____ ENTRIES SHOWN

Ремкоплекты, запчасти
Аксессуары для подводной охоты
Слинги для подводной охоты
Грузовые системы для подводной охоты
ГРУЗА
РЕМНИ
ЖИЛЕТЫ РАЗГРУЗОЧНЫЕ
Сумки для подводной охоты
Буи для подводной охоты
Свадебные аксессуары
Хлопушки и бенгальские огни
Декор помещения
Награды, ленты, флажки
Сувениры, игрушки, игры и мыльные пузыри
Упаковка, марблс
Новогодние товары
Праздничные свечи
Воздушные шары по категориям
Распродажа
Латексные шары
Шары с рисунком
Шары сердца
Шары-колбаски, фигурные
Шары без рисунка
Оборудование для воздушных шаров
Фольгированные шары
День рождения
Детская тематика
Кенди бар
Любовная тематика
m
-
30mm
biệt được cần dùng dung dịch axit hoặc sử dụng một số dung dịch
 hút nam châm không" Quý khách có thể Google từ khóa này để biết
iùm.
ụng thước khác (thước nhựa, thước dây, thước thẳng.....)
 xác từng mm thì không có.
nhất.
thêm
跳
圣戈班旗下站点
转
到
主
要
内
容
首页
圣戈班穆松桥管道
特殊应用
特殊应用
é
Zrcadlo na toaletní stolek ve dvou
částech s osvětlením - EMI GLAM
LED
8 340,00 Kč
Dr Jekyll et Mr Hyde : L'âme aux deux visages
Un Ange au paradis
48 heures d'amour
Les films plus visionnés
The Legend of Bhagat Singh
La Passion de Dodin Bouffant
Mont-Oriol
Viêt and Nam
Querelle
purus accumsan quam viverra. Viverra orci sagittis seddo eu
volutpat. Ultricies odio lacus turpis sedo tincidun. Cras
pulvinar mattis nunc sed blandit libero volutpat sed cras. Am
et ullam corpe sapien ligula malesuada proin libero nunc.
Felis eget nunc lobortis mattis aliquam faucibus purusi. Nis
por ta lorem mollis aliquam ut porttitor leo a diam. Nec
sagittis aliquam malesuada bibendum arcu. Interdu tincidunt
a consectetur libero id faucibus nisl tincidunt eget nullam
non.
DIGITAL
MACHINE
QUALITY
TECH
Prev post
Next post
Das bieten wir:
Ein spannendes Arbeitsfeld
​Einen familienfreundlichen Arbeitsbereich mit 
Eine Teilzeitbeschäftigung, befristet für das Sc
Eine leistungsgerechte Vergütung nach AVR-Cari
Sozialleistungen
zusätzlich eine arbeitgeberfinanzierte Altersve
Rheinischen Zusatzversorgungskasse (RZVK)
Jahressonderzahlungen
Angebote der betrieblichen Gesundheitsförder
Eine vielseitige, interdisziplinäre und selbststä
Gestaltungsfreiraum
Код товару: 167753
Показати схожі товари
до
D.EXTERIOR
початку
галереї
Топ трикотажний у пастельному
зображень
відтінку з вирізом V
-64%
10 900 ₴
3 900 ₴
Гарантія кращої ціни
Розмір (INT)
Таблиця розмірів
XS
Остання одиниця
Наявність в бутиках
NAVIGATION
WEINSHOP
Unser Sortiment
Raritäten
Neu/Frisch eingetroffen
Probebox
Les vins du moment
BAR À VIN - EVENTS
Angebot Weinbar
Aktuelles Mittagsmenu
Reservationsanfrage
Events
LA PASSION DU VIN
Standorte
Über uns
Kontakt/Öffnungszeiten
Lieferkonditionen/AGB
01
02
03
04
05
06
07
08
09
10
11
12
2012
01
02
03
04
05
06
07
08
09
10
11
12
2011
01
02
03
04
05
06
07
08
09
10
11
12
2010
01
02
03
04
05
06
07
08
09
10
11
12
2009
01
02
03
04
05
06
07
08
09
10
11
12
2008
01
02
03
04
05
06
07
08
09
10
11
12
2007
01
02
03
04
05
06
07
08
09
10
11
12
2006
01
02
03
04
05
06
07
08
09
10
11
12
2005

________

What is needed is every line of the records that contains the word "aliquam".

ANSWER –
Felis eget nunc lobortis mattis aliquam faucibus purusi. Nis
por ta lorem mollis aliquam ut porttitor leo a diam. Nec
sagittis aliquam malesuada bibendum arcu. Interdu tincidunt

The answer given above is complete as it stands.